(Beginning of READING TEXT)
This repository contains the code implementation for the paper "GibbsDDRM: A Partially Collapsed Gibbs Sampler for Solving Blind Inverse Problems with Denoising Diffusion Restoration" presented at ICML2023.

## Abstract
Pre-trained diffusion models have been successfully used as priors in a variety of linear inverse problems, where the goal is to reconstruct a signal from noisy linear measurements. However, existing approaches require knowledge of the linear operator. In this paper, we propose GibbsDDRM, an extension of Denoising Diffusion Restoration Models (DDRM) to a blind setting in which the linear measurement operator is unknown. GibbsDDRM constructs a joint distribution of the data, measurements, and linear operator by using a pre-trained diffusion model for the data prior, and it solves the problem by posterior sampling with an efficient variant of a Gibbs sampler. The proposed method is problem-agnostic, meaning that a pre-trained diffusion model can be applied to various inverse problems without fine tuning. In experiments, it achieved high performance on both blind image deblurring and vocal dereverberation tasks, despite the use of simple generic priors for the underlying linear operators.

## Paper and Demos

[Paper on arXiv](https://arxiv.org/abs/2301.12686)

[Creative AI: Demos and Papers, Sony Group Corporation](https://sony.github.io/creativeai/)
(End of READING TEXT)
* PROBLEM REQUIREMENTS
Write the next part of the GibbsDDRM repository description, starting after its final line.
(Beginning of EXTRACTED ENTRIES)
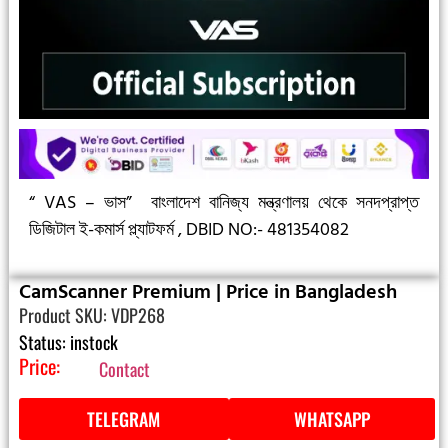
“ VAS – ভাস”
বাংলাদেশ বানিজ্য মন্ত্রণালয় থেকে সনদপ্রাপ্ত
ডিজিটাল ই-কমার্স প্ল্যাটফর্ম ,
DBID NO:- 481354082
CamScanner Premium | Price in Bangladesh
Product SKU: VDP268
Status: instock
Price:
Contact
TELEGRAM
WHATSAPP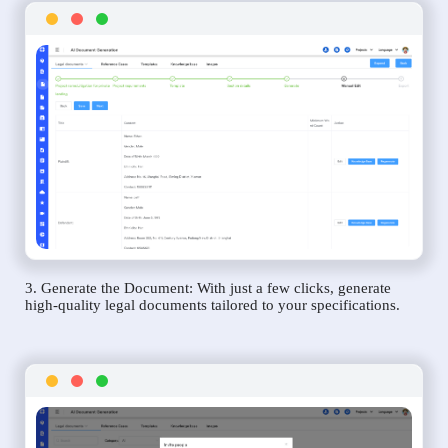
3. Generate the Document: With just a few clicks, generate
high-quality legal documents tailored to your specifications.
(End of EXTRACTED ENTRIES)
* EXERCISE RESPONSE
## Authors
Naoki Murata¹, Koichi Saito¹, Chieh-Hsin Lai¹, Yuhta Takida¹, Toshimitsu Uesaka¹, Yuki Mitsufuji^1,2, Stefano Ermon³

¹ Sony AI, ² Sony Group Corporation,³ Stanford University

## Prereqruisites
- python 3.9
- pytorch 1.10.1
- CUDA 11.5.2 (You can use a lower version of CUDA with the corresponding PyTorch version.)

## Getting Started
### 1) Download Pretrained Checkpoint
Download the pretrained checkpoint for the desired dataset from the following external links:
- For FFHQ, download the pretrained model `ffhq_10m.pt` from the [diffusion-posterior-sampling](https://github.com/DPS2022/diffusion-posterior-sampling) repository.
- For AFHQ, download the pretrained model `afhqdog_p2.pt` from the [P2-weighting](https://github.com/jychoi118/P2-weighting) repository.
Please follow the instructions provided by the respective repositories to download the checkpoints and organize them properly.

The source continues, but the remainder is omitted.